### Provided material:
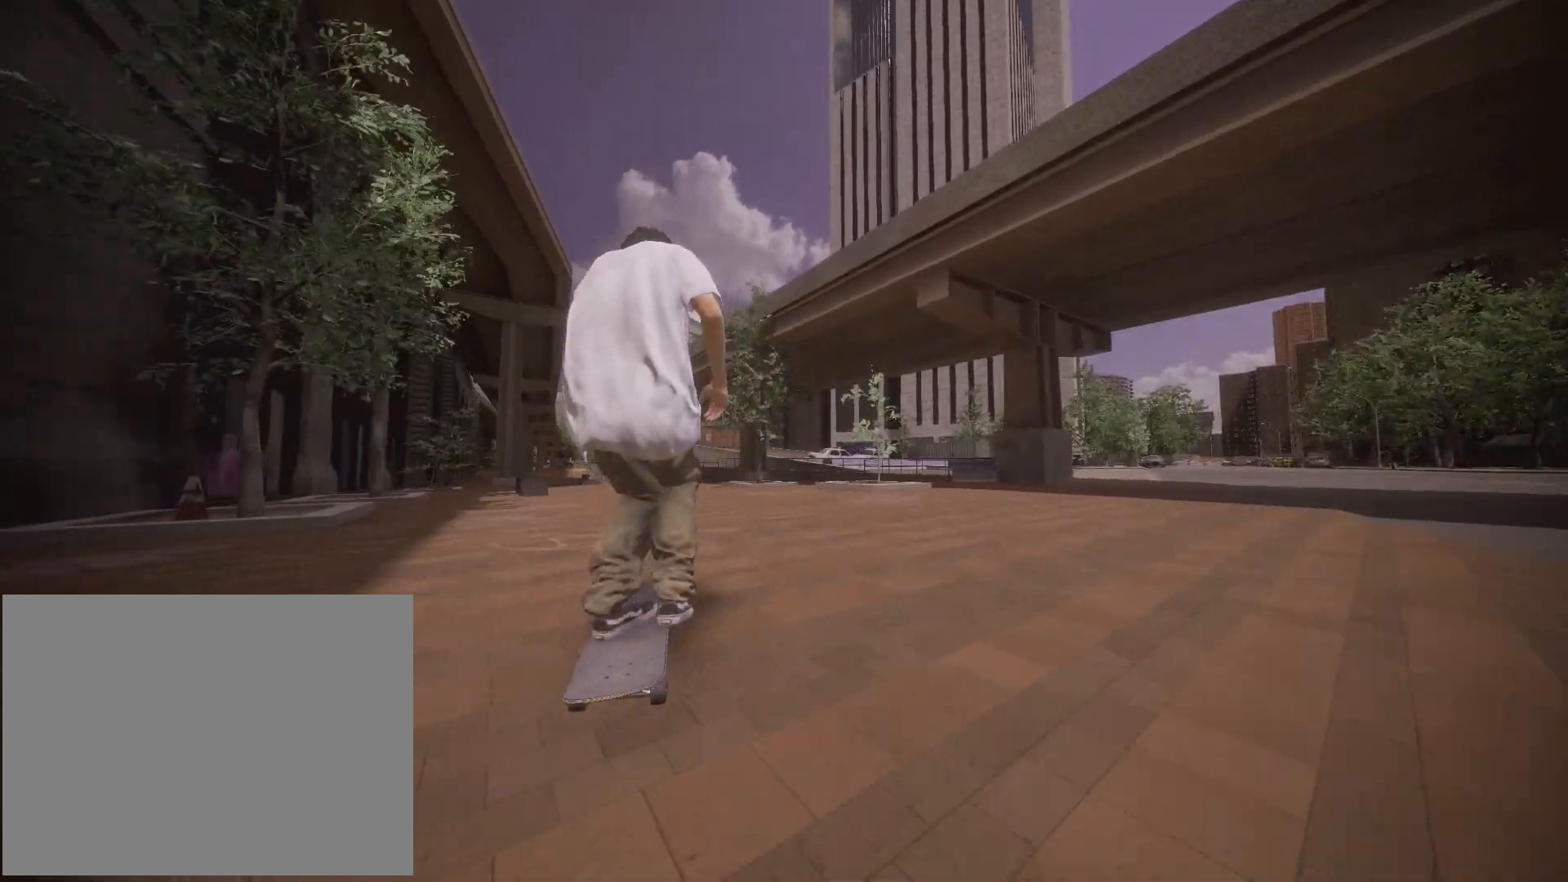
{"dt_ms": 500, "buttons": [], "left_stick": "center", "right_stick": "center", "events": [[400, "A", "up"]]}
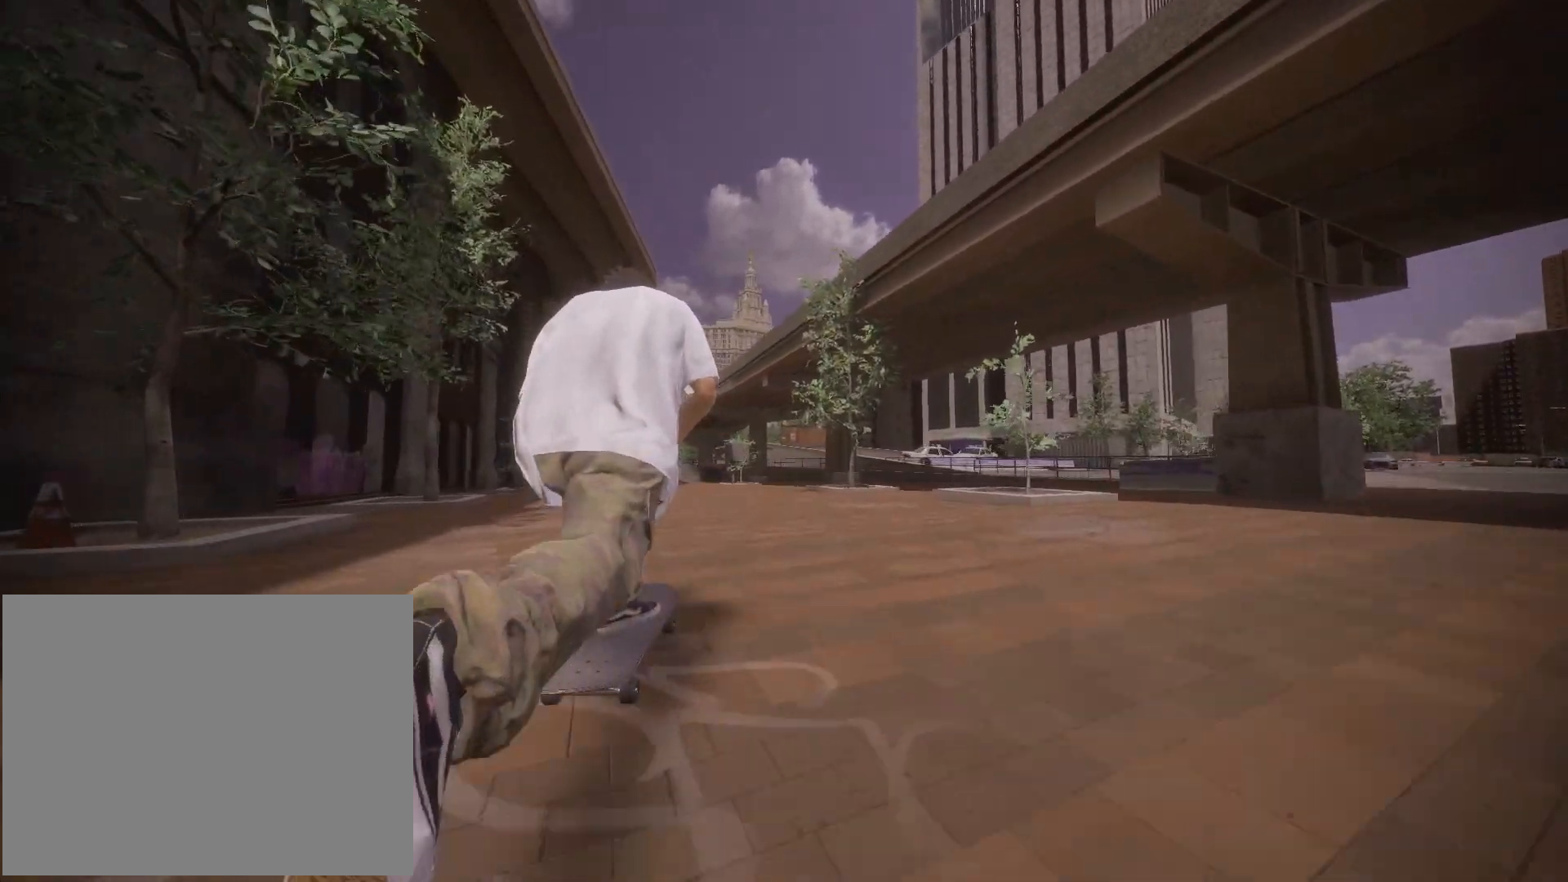
{"dt_ms": 500, "buttons": [], "left_stick": "center", "right_stick": "center", "events": []}
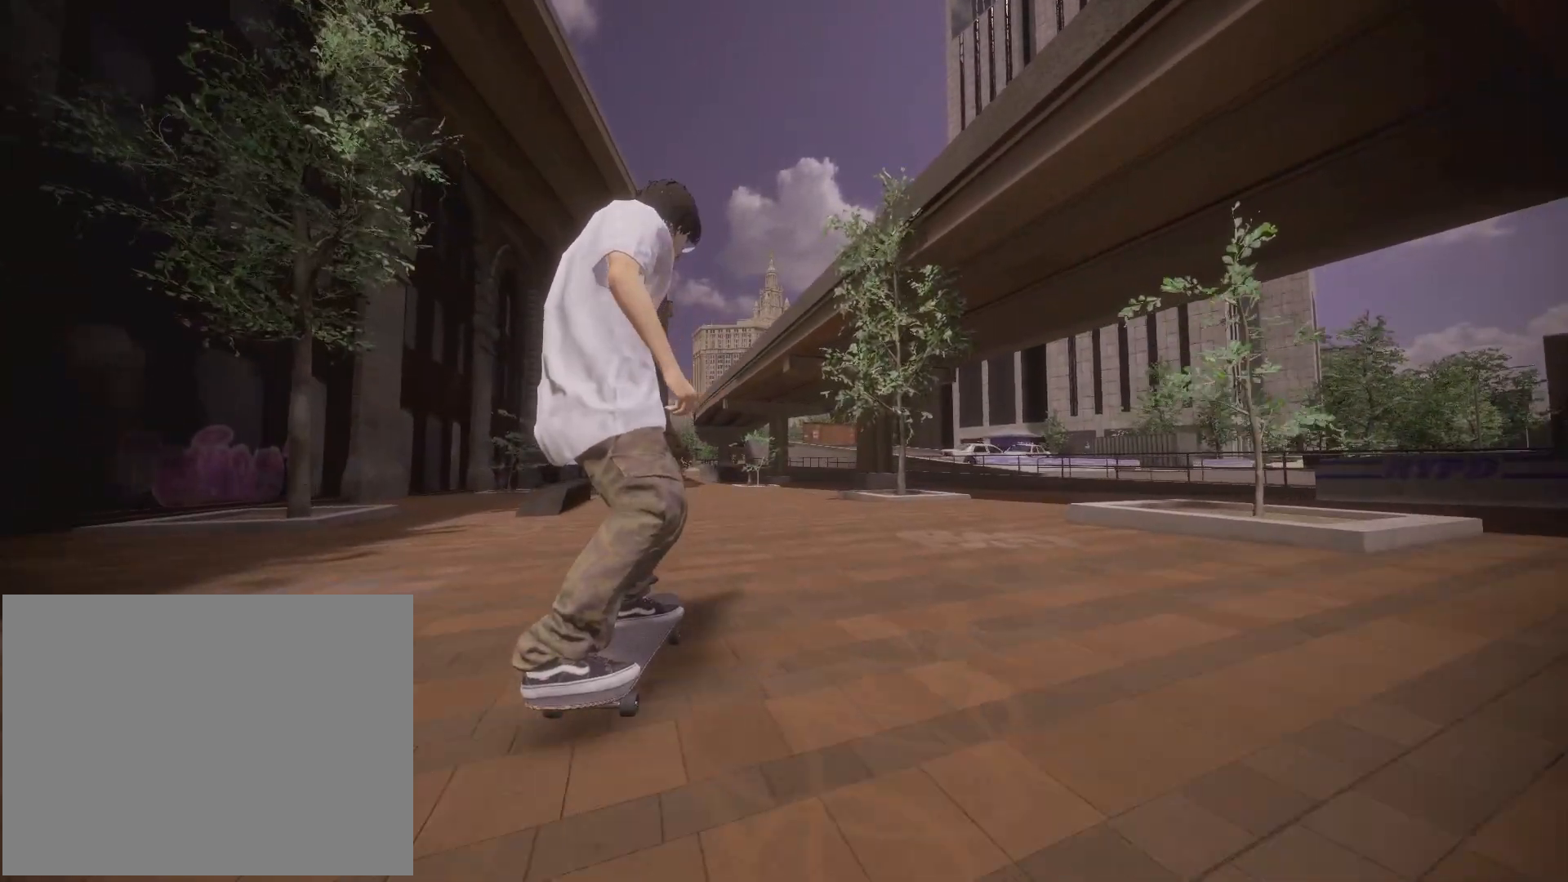
{"dt_ms": 500, "buttons": [], "left_stick": "center", "right_stick": "center", "events": [[83, "L2", "down"], [317, "L2", "up"]]}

### Exercise objective:
When copying the listing, skip the pictures and keep each line exactly as written.

### Written response:
{"dt_ms": 500, "buttons": [], "left_stick": "center", "right_stick": "center", "events": [[400, "A", "up"]]}
{"dt_ms": 500, "buttons": [], "left_stick": "center", "right_stick": "center", "events": []}
{"dt_ms": 500, "buttons": [], "left_stick": "center", "right_stick": "center", "events": [[83, "L2", "down"], [317, "L2", "up"]]}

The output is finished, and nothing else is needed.